Después de ser expulsada de su patria por su propio hermano, esta formidable mujer fundó Cartago. Llegó hasta una lejana costa de África sin otro recurso que su decisión de encontrar cobijo para ella y su gente. Allí consiguió con astucia que el rey local le cediera una generosa porción de tierra. Según la leyenda, era una mujer inteligente, valiente y hermosa, y despertó pasiones que precipitaron un final tan trágico como heroico: se quitó la vida y su tumba se convirtió en un lugar de culto hasta que los romanos la profanaron.

Según testimonian los historiadores griegos, tras la muerte de Mutón I, rey de Tiro, asumieron el trono sus pequeños hijos Pigmalión y Elisa, que debían reinar juntos. Sin embargo, poco después Pigmalión se proclamó único rey y excluyó a Elisa del trono. En busca de una salida, ella se casó con su tío Sicarbaal, sacerdote y jefe de la aristocracia. Entonces el joven rey asesinó a su flamante cuñado para hacerse con sus tesoros y Elisa decidió expatriarse. Se embarcó junto a otros nobles hacia el norte de África hasta llegar al actual territorio de Túnez.

En principio, se estableció a la espera de que las circunstancias en Tiro favorecieran su regreso. Pero la situación política hacía imposible concretar este deseo, y Elisa y sus seguidores decidieron levantar una nueva ciudad. Para ello solicitó una porción de tierra al rey libio Yarbas, quien le concedió la superficie que abarcara una piel extendida de buey. Astutamente, Elisa hizo cortar la piel en finas tiras para comprender un extenso terreno. Allí construyó la fortaleza de Birsa (Ciudad Nueva en fenicio). A partir de entonces Elisa fue conocida con el nombre de Dido (la fugitiva), y éste fue el origen de la potencia que los romanos llamaron Cartago.

La historia de esta fundación está envuelta en leyendas que han llegado hasta la actualidad a través de la literatura griega y latina. En buena medida, Virgilio fue el responsable de mezclar mito y realidad en su Ineida, obra en la que atribuye a Roma un origen legendario usando para ello a los personajes Eneas y Dido. Según esta versión, Eneas, héroe troyano, huye para fundar una nueva Troya y pasa siete años peregrinando hasta que es recibido en el emergente reino gobernado por Dido. Entonces, por intervención de Venus y Cupido, Dido se enamora de Eneas pero Júpiter interviene a su vez para arrebatárselo y Eneas se aparta de sus brazos. Herida de amor a causa de la partida de Eneas, Dido se suicida, después de maldecir a la estirpe de Eneas y clamar el surgimiento de un héroe vengador. Todo lo cual sirve para explicar la enemistad entre los pueblos de Roma y Cartago.
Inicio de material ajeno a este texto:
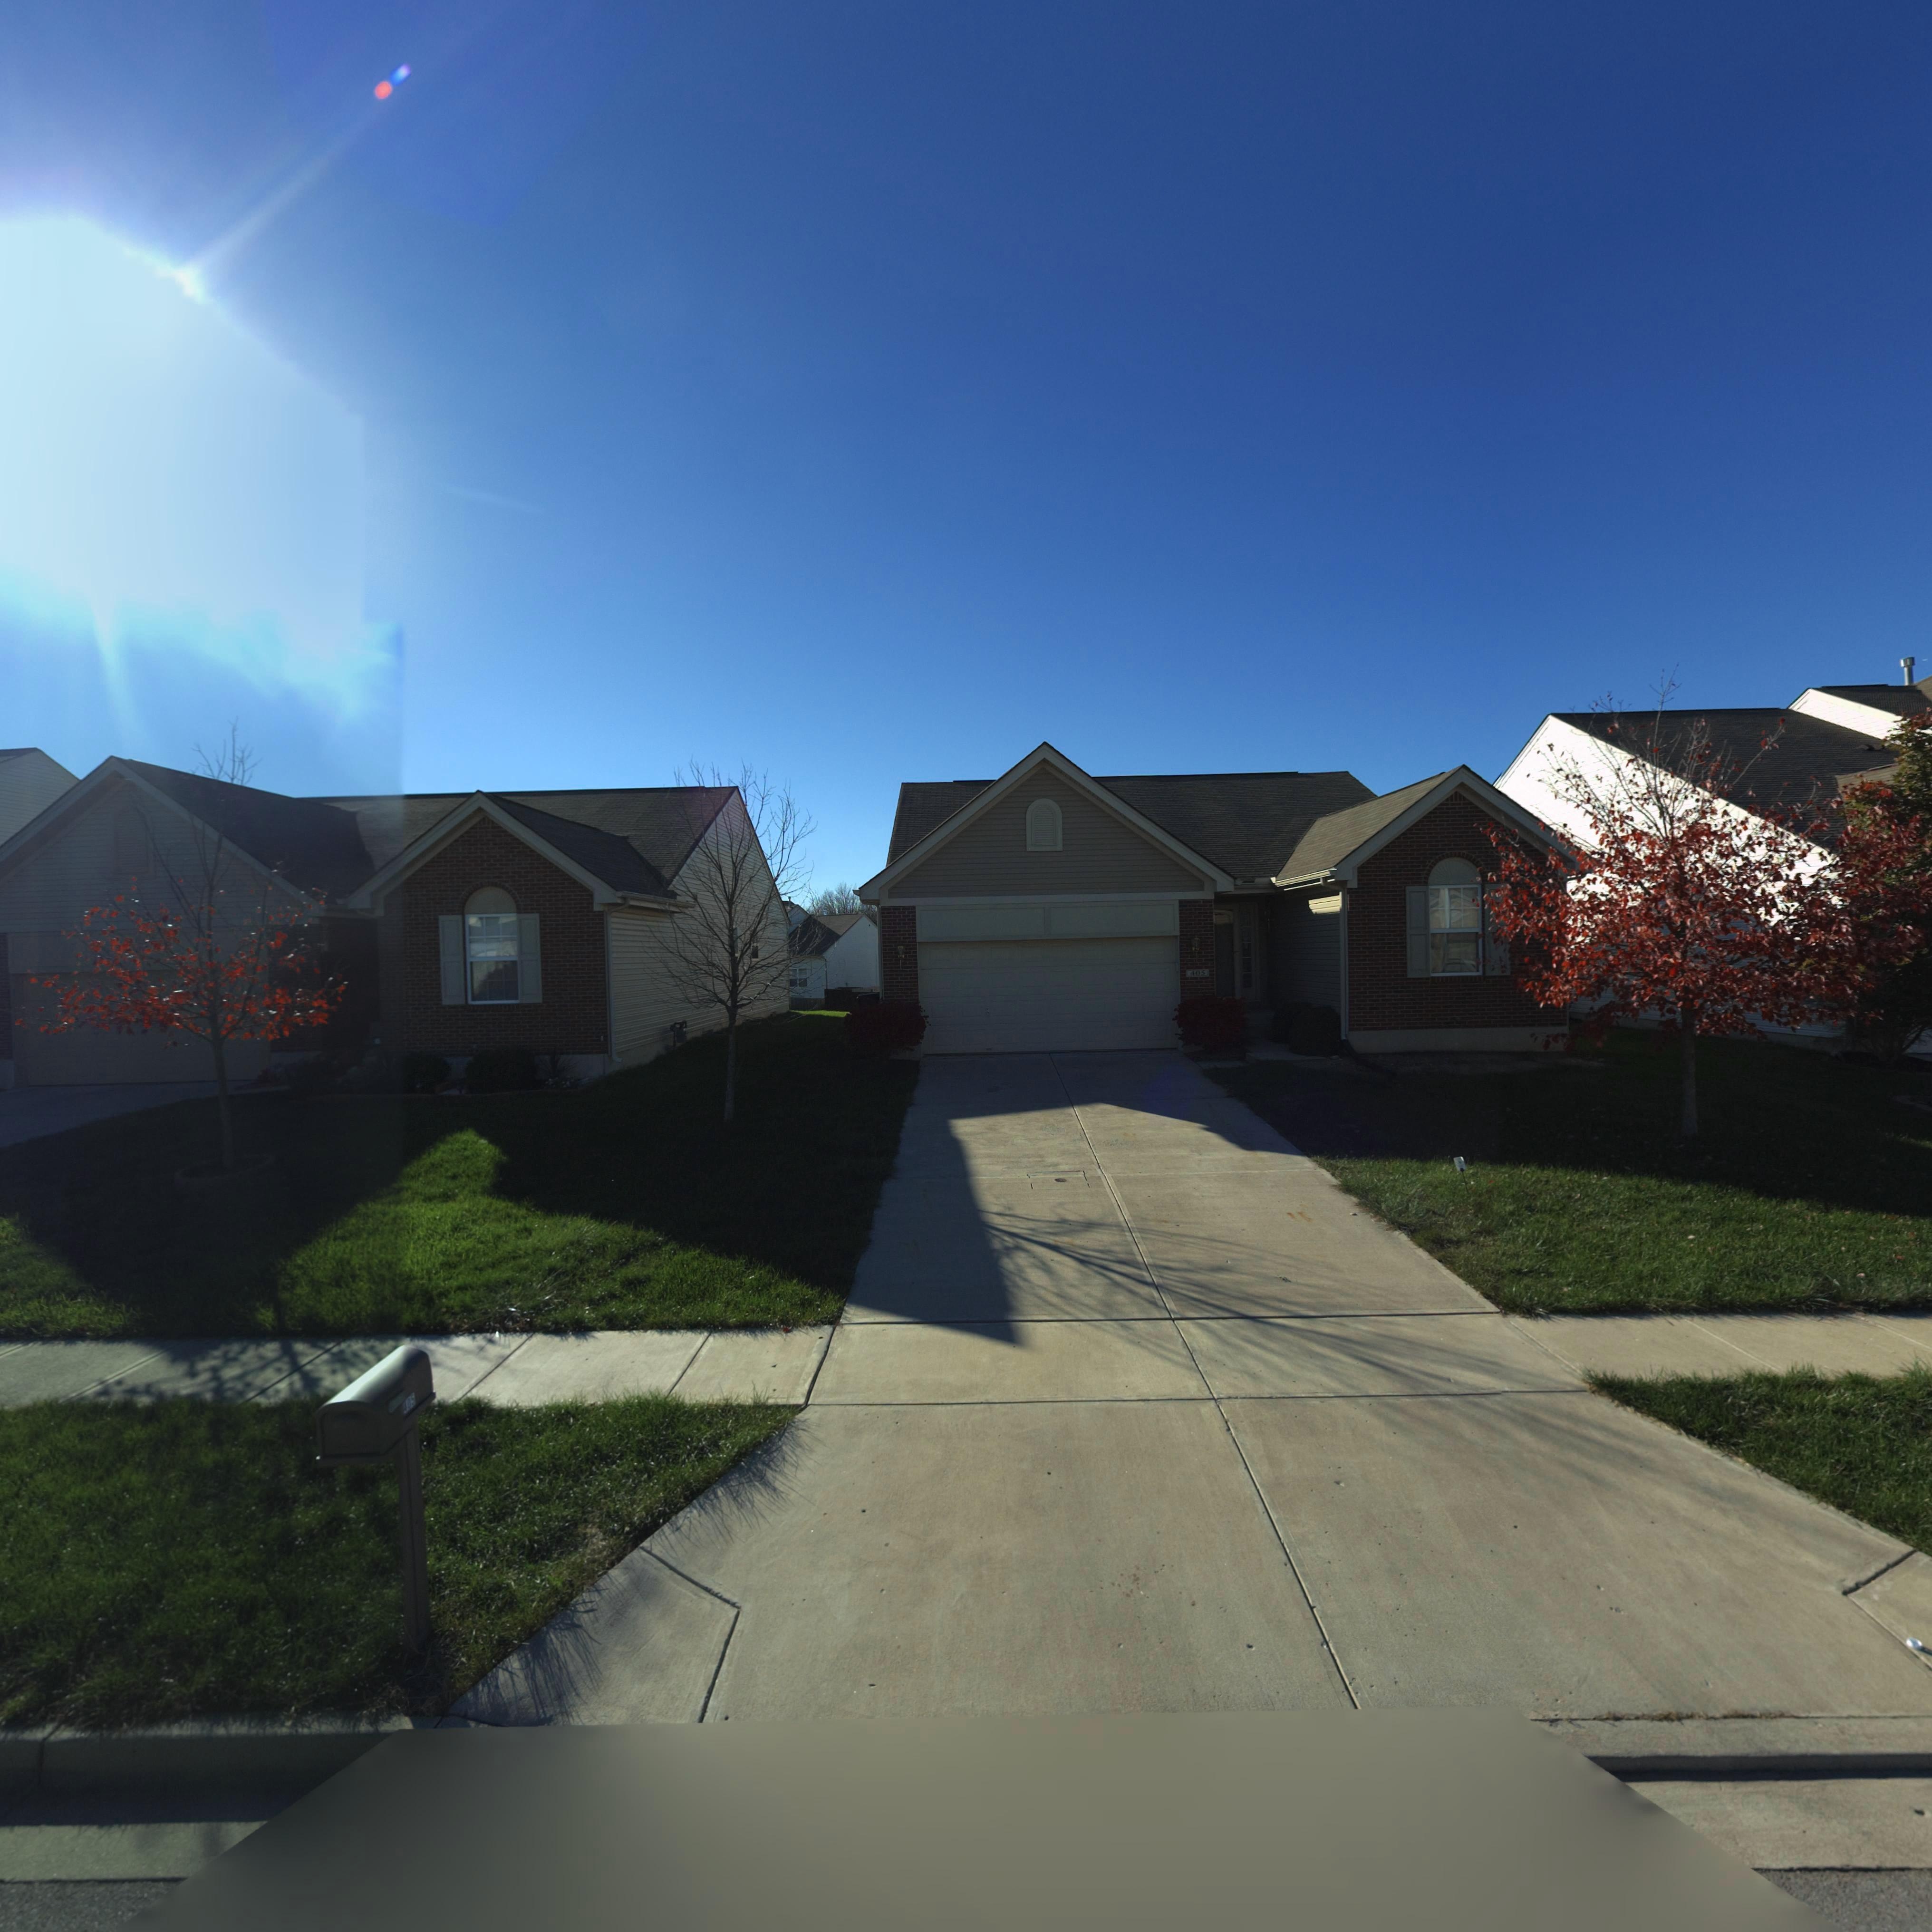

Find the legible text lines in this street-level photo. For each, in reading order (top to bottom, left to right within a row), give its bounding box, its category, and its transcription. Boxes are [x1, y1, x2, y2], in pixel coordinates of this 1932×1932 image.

[1189, 969, 1206, 976] StreetNumber: 405
[403, 1391, 415, 1413] StreetNumber: 405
Existe otro relato acerca de la muerte de Dido que difiere del que ofrece Virgilio. Según esta versión, Yarbas, rey libio que le había concedido a Elisa el terreno solicitado para edificar su reino, se había enamorado de ella y pretendía su mano. Pero la entonces reina de Cartago guardaba fidelidad a la memoria de su esposo muerto, y la oferta la enfrentaba a una difícil disyuntiva: deseaba honrar al difunto y a la vez pensaba que si rechazaba a Yarbas éste tomaría represalias contra ella y su gente. De manera que terminó por aceptar, pero antes de que la boda fuera celebrada se hundió un puñal en el pecho, acto heroico que la hizo muy elogiada en la Antigüedad Clásica.

La otra muerte de Dido

Según la narración virgiliana, cuando Dido vio partir a Eneas mandó a hacer una pira gigante y arrojó al fuego las pertenencias de Eneas y el tronco del árbol al pie del cual habían hecho por primera vez el amor. Una vez extinguidas las llamas, Dido se irguió sobre las cenizas y se quitó la vida clavándose la espada de su amado. Su hermana Ana, que no había podido impedir el suicidio, incineró su cuerpo.